Today in history
Today is Wednesday, June 3, the 154th day of 2009. There are 211 days left in the year. On this date in 1808, Jefferson Davis — the first and only president of the Confederate States of America — is born in Christian County, Ky.
In 1621, the Dutch West India Company receives its charter for a trade monopoly in parts of the Americas and Africa. In 1888, the poem “Casey at the Bat,” by Ernest Lawrence Thayer, is first published, in the San Francisco Daily Examiner. In 1935, the French liner Normandie sets a record on its maiden voyage, arriving in New York after crossing the Atlantic in just four days. In 1937, the Duke of Windsor, who had abdicated the British throne, marries Wallis Warfield Simpson in Monts, France. In 1948, the 200-inch reflecting Hale Telescope at the Palomar Mountain Observatory in California is dedicated. In 1963, Pope John XXIII dies at age 81; he is succeeded by Pope Paul VI.

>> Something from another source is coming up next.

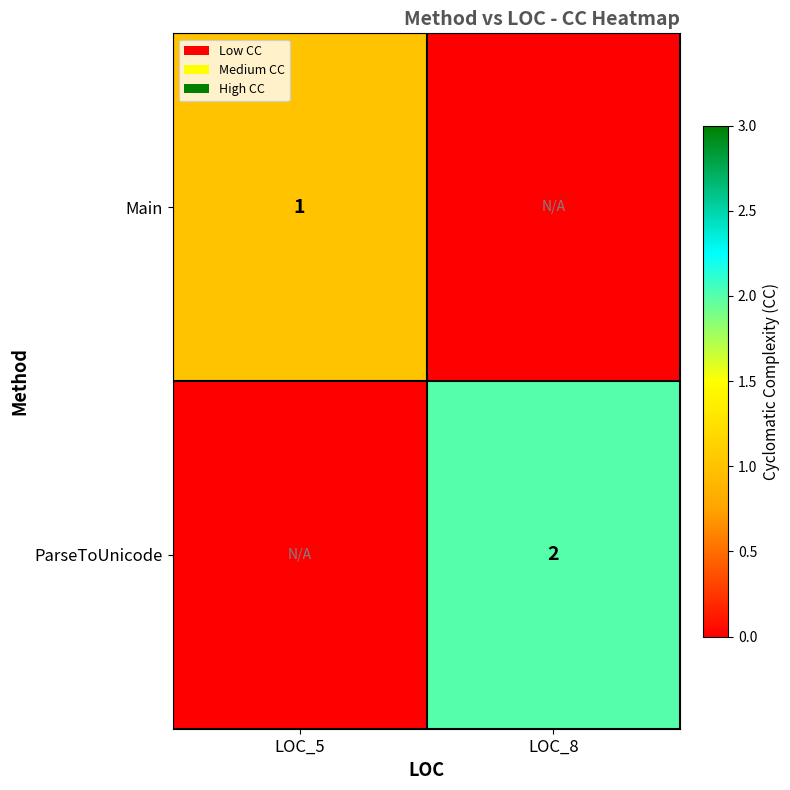

The value of ParseToUnicode at LOC_8 is 2. True or false?

True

June 3, 1984: Youngstown Municipal Airport is finally being developed into a regional facility, an effort aimed at aiding areawide economic development.
A Cleveland area teenager, Robert Gardella Jr., 17, of Garfield Heights, is killed when he is struck by a passing boat while being pulled on an innertube behind another boat in Berlin Reservoir.
Leetonia High School’s Class A state championship track team arrives home to a greeting of blaring fire sirens and the school band playing. Coach Glen Windram presents the trophy to Superintendent George Trombidas, who congratulates the team for being the first in the school’s history to win a state track championship.
June 3, 1969: Near-disaster procedures are put into operation at South Side Hospital when two fatalities and 14 other victims from a series of traffic accidents arrive within hours at the emergency room.
Revamping of Youngstown’s Central Square is postponed until fall to allow private developers to complete plans for their building programs.
Radio transmission in the Mahoning County Sheriff’s Department and telephone service to some 600 homes in the city are disrupted after a fast-moving thunderstorm brings more than a half inch of rain. Downtown temperatures dropped 25 degrees in less than two hours.
June 3, 1959: “Society must find a way to give our colleges the support they need to prepare their students for independent, responsible citizens,” Dr. John C. Warner, president of the Carnegie Institute of Technology, tells Youngstown University’s graduating class. Dr. Warner and Charles G. Watson, chairman of the board of Youngstown Welding and Engineering Co., receive honorary doctorate degrees.
Youngstown faces a possible strike by drivers for the Youngstown Transit Co. after they reject an offer that would have increased wages by 18 cents over two years, to $2.26. They had sought 40 cents an hour.
Glenn H. Hartman, 31, Vindicator church editor for six years, dies in the Cleveland Clinic Hospital of a brain tumor. He had battled cancer for four years, but was well enough to be one of the speakers at the dedication in April of the Old Rugged Cross in Lake Park Cemetery.
June 3, 1934: Park Commissioner Lionel Evans says Youngstown should have a forestry division that would properly tend to the trees on city land. He says the city has been fortunate so far to avoid any serious mortality from pests or disease to the city’s trees and shrubs.
The spread of infantile paralysis prompts the Los Angeles board of education to ban all festivals, shows, carnivals play days and track meets at city schools. Three swimming pools are closed by the playground commission.
Transcripts of closed door hearings held by congressional committees show that the prospects for funding of a Beaver-Mahoning canal projects are slim.